Granddog was over the other day. We had him on Sunday because Amy had a meeting at UD and I was going to drive here there and wait for her. The last time we did that, we were dog sitting, so we brought the dog along and I walked him around the campus. He seemed to enjoy doing that, so we asked if we could bring him along with us for a reprise. Then we asked to borrow him again during the week, since we had to be in Fairborn and May was going to be stopping by our house that night, anyway. As I wrote earlier, pet-wise, this is the best of both worlds.
At some point, I was downstairs in my home office when Amy called down to me that the groundhog was in the backyard and would I let the dog out to chase him. After what happened last time (me pulling a very eager dog off a very scared young groundhog), I didn’t think this was such a good idea. But, I went up to the kitchen to look out the back door. I thought that, if the groundhog were inside the confines of the Chickenland fence, we could let the dog out just to give the groundhog a good scare.

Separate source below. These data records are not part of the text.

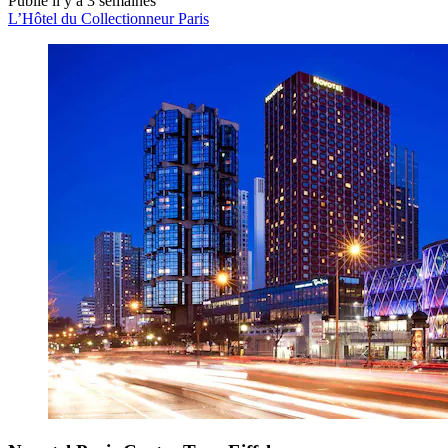
Publié il y a 3 semaines
L’Hôtel du Collectionneur Paris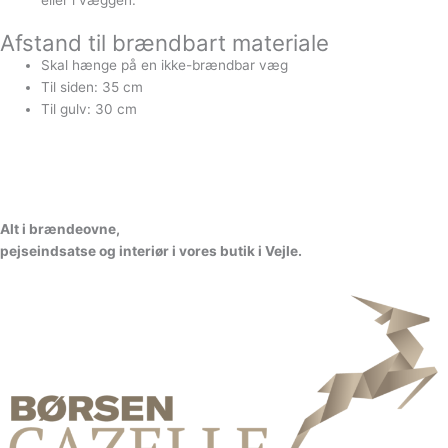
eller i væggen.
Afstand til brændbart materiale
Skal hænge på en ikke-brændbar væg
Til siden: 35 cm
Til gulv: 30 cm
A
l
t
i
b
r
æ
n
d
e
o
v
n
e
,
p
e
j
s
e
i
n
d
s
a
t
s
e
o
g
i
n
t
e
r
i
ø
r
i
v
o
r
e
s
b
u
t
i
k
i
V
e
jl
e.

Well, he wasn’t in Chickenland, and he wasn’t a small animal like the last time. But, he was more than two-thirds of the way to the escape route under the back fence. So I decided to let the dog out. With that kind of a head start, I was sure he would get away and, perhaps, never return. But for some reason, as the dog scampered down the stairs from our back deck, the groundhog failed to perceive the danger and was slow to respond.
“Run, you damned fool!” I yelled.
His reaction was to turn and slowly lope towards the fence, and not even to that part of it where the escape tunnel is located. Needless to say, Granddog grabbed him before he got away and I had to run out there and pull him off yet another groundhog. There is a danger in this, as the groundhog is not likely to appreciate that I am its rescuer, and may very well end up biting me. Have you ever seen groundhog’s teeth?

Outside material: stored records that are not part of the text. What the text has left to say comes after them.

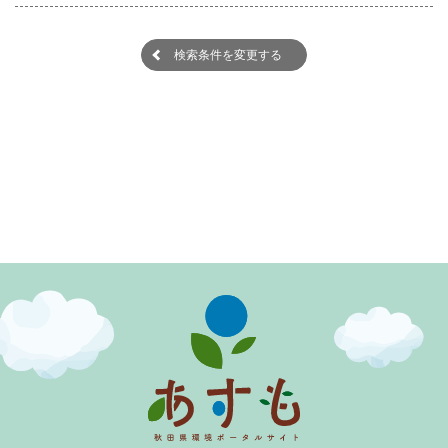
検索条件を変更する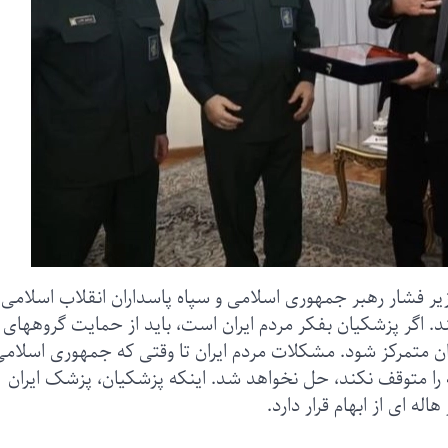
یر فشار رهبر جمهوری اسلامی و سپاه پاسداران انقلاب اسلامی
. اگر پزشکیان بفکر مردم ایران است، باید از حمایت گروههای
 متمرکز شود. مشکلات مردم ایران تا وقتی که جمهوری اسلامی
را متوقف نکند، حل نخواهد شد. اینکه پزشکیان، پزشک ایران
ه ای از ابهام قرار دارد.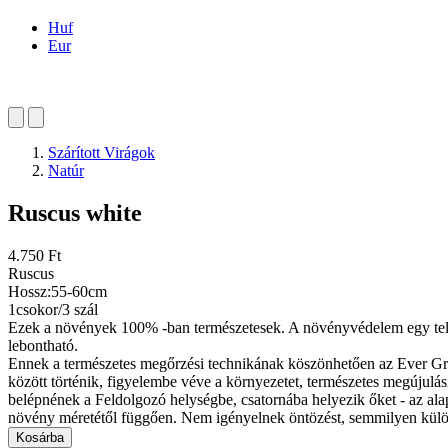
Huf
Eur
Szárított Virágok
Natúr
Ruscus white
4.750 Ft
Ruscus
Hossz:55-60cm
1csokor/3 szál
Ezek a növények 100% -ban természetesek. A növényvédelem egy teljese
lebontható.
Ennek a természetes megőrzési technikának köszönhetően az Ever Gree
között történik, figyelembe véve a környezetet, természetes megújulás
belépnének a Feldolgozó helységbe, csatornába helyezik őket - az alapj
növény méretétől függően. Nem igényelnek öntözést, semmilyen külön
Kosárba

Fortunately, this time Granddog cooperated better than the last time, when I had to carry him struggling all the way into the house.
It looks like we are going to have him for about a week over Thanksgiving. This will be the true test of whether we should get a dog of our own. We miss him a lot when he is not with us and both Amy and I have been alternately longing for a dog and swearing that we will never get one. In tune with all this, we went over to see Roscoe the other day. Roscoe is up for private adoption, as seen on the Blog and a poster on the bulletin board downtown by Mr. Fub’s.
Roscoe is some dog! He is so smart that he listens to every word of human conversation and if the word “sit” happens to come out, his butt will suddenly hit the floor. He reacts immediately to all the usual commands, except maybe “heel!” I have never seen a dog respond so fast. We fell in love with him as soon as we saw him, but the problem for us is our chickens and our house birds. Granddog likes to scatter the chickens from the other side of the fence, but they are getting used to each other. I’m pretty sure he could be trained not to do that, because, in just a short time, we have taught him to ignore our parrots. But, as smart as Roscoe is, I don’t think he can share a home with another pet, except another dog. Be that as it may, Roscoe’s name keeps coming up around our house.
I have visions of Granddog, Roscoe and the groundhog someday cavorting together in our backyard.